Stated exercise. Copy out every line of the records below with no changes to any character, spacing, or line break.

Stored data

------

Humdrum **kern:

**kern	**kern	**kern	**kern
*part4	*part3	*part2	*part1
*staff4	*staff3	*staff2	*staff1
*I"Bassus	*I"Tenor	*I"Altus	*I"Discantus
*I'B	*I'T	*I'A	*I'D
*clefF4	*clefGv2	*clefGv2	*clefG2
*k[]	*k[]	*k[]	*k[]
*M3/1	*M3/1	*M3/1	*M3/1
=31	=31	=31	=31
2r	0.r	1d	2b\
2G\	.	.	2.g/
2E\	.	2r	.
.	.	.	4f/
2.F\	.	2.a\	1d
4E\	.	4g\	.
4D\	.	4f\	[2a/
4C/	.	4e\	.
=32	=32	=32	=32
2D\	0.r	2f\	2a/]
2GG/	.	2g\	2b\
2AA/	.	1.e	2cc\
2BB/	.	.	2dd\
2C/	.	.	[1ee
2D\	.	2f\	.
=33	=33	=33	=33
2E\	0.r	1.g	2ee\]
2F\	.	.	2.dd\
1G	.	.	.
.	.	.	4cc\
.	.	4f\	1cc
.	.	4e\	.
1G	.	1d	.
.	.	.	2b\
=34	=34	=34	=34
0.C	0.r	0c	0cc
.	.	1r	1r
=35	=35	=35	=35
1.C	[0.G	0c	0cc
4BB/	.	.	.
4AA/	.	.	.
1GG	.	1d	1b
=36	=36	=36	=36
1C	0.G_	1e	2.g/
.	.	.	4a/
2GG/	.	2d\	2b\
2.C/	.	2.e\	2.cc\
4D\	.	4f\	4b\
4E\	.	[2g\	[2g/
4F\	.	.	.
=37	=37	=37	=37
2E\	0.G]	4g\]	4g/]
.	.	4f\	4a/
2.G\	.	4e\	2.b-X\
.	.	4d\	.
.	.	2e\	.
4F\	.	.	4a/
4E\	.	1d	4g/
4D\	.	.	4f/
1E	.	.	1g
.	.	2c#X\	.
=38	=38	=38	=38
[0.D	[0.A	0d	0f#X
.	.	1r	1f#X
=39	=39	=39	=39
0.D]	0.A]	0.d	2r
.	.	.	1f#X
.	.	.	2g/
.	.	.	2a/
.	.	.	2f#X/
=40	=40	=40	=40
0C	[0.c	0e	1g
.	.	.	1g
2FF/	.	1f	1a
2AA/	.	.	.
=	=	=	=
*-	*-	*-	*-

------

Problem solution.
Humdrum **kern:

**kern	**kern	**kern	**kern
*part4	*part3	*part2	*part1
*staff4	*staff3	*staff2	*staff1
*I"Bassus	*I"Tenor	*I"Altus	*I"Discantus
*I'B	*I'T	*I'A	*I'D
*clefF4	*clefGv2	*clefGv2	*clefG2
*k[]	*k[]	*k[]	*k[]
*M3/1	*M3/1	*M3/1	*M3/1
=31	=31	=31	=31
2r	0.r	1d	2b\
2G\	.	.	2.g/
2E\	.	2r	.
.	.	.	4f/
2.F\	.	2.a\	1d
4E\	.	4g\	.
4D\	.	4f\	[2a/
4C/	.	4e\	.
=32	=32	=32	=32
2D\	0.r	2f\	2a/]
2GG/	.	2g\	2b\
2AA/	.	1.e	2cc\
2BB/	.	.	2dd\
2C/	.	.	[1ee
2D\	.	2f\	.
=33	=33	=33	=33
2E\	0.r	1.g	2ee\]
2F\	.	.	2.dd\
1G	.	.	.
.	.	.	4cc\
.	.	4f\	1cc
.	.	4e\	.
1G	.	1d	.
.	.	.	2b\
=34	=34	=34	=34
0.C	0.r	0c	0cc
.	.	1r	1r
=35	=35	=35	=35
1.C	[0.G	0c	0cc
4BB/	.	.	.
4AA/	.	.	.
1GG	.	1d	1b
=36	=36	=36	=36
1C	0.G_	1e	2.g/
.	.	.	4a/
2GG/	.	2d\	2b\
2.C/	.	2.e\	2.cc\
4D\	.	4f\	4b\
4E\	.	[2g\	[2g/
4F\	.	.	.
=37	=37	=37	=37
2E\	0.G]	4g\]	4g/]
.	.	4f\	4a/
2.G\	.	4e\	2.b-X\
.	.	4d\	.
.	.	2e\	.
4F\	.	.	4a/
4E\	.	1d	4g/
4D\	.	.	4f/
1E	.	.	1g
.	.	2c#X\	.
=38	=38	=38	=38
[0.D	[0.A	0d	0f#X
.	.	1r	1f#X
=39	=39	=39	=39
0.D]	0.A]	0.d	2r
.	.	.	1f#X
.	.	.	2g/
.	.	.	2a/
.	.	.	2f#X/
=40	=40	=40	=40
0C	[0.c	0e	1g
.	.	.	1g
2FF/	.	1f	1a
2AA/	.	.	.
=	=	=	=
*-	*-	*-	*-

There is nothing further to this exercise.